§ Available records:
*-*-*
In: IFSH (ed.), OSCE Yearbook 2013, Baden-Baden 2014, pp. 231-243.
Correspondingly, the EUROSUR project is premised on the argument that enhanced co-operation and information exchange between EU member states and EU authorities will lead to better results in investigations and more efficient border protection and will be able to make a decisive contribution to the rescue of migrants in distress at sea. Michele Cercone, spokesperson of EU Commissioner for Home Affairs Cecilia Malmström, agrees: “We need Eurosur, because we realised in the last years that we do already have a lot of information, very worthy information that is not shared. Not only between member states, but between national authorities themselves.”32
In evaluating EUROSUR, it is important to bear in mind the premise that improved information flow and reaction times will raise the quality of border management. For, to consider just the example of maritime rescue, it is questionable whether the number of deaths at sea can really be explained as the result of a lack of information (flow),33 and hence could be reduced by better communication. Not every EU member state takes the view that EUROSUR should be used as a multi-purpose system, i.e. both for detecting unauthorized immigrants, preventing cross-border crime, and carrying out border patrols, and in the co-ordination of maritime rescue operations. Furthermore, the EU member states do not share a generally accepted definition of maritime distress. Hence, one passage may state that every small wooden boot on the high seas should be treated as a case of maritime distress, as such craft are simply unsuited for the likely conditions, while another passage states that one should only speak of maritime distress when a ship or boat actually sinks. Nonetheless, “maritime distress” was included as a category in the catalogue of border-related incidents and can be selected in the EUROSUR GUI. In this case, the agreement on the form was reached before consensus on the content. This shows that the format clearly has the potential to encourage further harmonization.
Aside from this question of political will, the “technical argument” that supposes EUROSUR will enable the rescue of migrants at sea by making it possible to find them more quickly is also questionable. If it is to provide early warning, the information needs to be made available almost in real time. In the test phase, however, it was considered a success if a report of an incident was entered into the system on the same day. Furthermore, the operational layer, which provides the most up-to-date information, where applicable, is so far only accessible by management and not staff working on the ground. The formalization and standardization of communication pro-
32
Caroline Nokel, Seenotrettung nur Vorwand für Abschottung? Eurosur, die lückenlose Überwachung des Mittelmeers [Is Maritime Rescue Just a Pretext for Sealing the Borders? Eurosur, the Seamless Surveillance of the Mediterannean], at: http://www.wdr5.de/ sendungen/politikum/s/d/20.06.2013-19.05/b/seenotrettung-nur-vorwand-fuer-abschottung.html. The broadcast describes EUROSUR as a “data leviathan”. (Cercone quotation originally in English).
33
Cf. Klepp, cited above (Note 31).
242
*-*-*
§ How to complete this task: All of the records above are to be repeated exactly.

§ Written answer:
In: IFSH (ed.), OSCE Yearbook 2013, Baden-Baden 2014, pp. 231-243.
Correspondingly, the EUROSUR project is premised on the argument that enhanced co-operation and information exchange between EU member states and EU authorities will lead to better results in investigations and more efficient border protection and will be able to make a decisive contribution to the rescue of migrants in distress at sea. Michele Cercone, spokesperson of EU Commissioner for Home Affairs Cecilia Malmström, agrees: “We need Eurosur, because we realised in the last years that we do already have a lot of information, very worthy information that is not shared. Not only between member states, but between national authorities themselves.”32
In evaluating EUROSUR, it is important to bear in mind the premise that improved information flow and reaction times will raise the quality of border management. For, to consider just the example of maritime rescue, it is questionable whether the number of deaths at sea can really be explained as the result of a lack of information (flow),33 and hence could be reduced by better communication. Not every EU member state takes the view that EUROSUR should be used as a multi-purpose system, i.e. both for detecting unauthorized immigrants, preventing cross-border crime, and carrying out border patrols, and in the co-ordination of maritime rescue operations. Furthermore, the EU member states do not share a generally accepted definition of maritime distress. Hence, one passage may state that every small wooden boot on the high seas should be treated as a case of maritime distress, as such craft are simply unsuited for the likely conditions, while another passage states that one should only speak of maritime distress when a ship or boat actually sinks. Nonetheless, “maritime distress” was included as a category in the catalogue of border-related incidents and can be selected in the EUROSUR GUI. In this case, the agreement on the form was reached before consensus on the content. This shows that the format clearly has the potential to encourage further harmonization.
Aside from this question of political will, the “technical argument” that supposes EUROSUR will enable the rescue of migrants at sea by making it possible to find them more quickly is also questionable. If it is to provide early warning, the information needs to be made available almost in real time. In the test phase, however, it was considered a success if a report of an incident was entered into the system on the same day. Furthermore, the operational layer, which provides the most up-to-date information, where applicable, is so far only accessible by management and not staff working on the ground. The formalization and standardization of communication pro-
32
Caroline Nokel, Seenotrettung nur Vorwand für Abschottung? Eurosur, die lückenlose Überwachung des Mittelmeers [Is Maritime Rescue Just a Pretext for Sealing the Borders? Eurosur, the Seamless Surveillance of the Mediterannean], at: http://www.wdr5.de/ sendungen/politikum/s/d/20.06.2013-19.05/b/seenotrettung-nur-vorwand-fuer-abschottung.html. The broadcast describes EUROSUR as a “data leviathan”. (Cercone quotation originally in English).
33
Cf. Klepp, cited above (Note 31).
242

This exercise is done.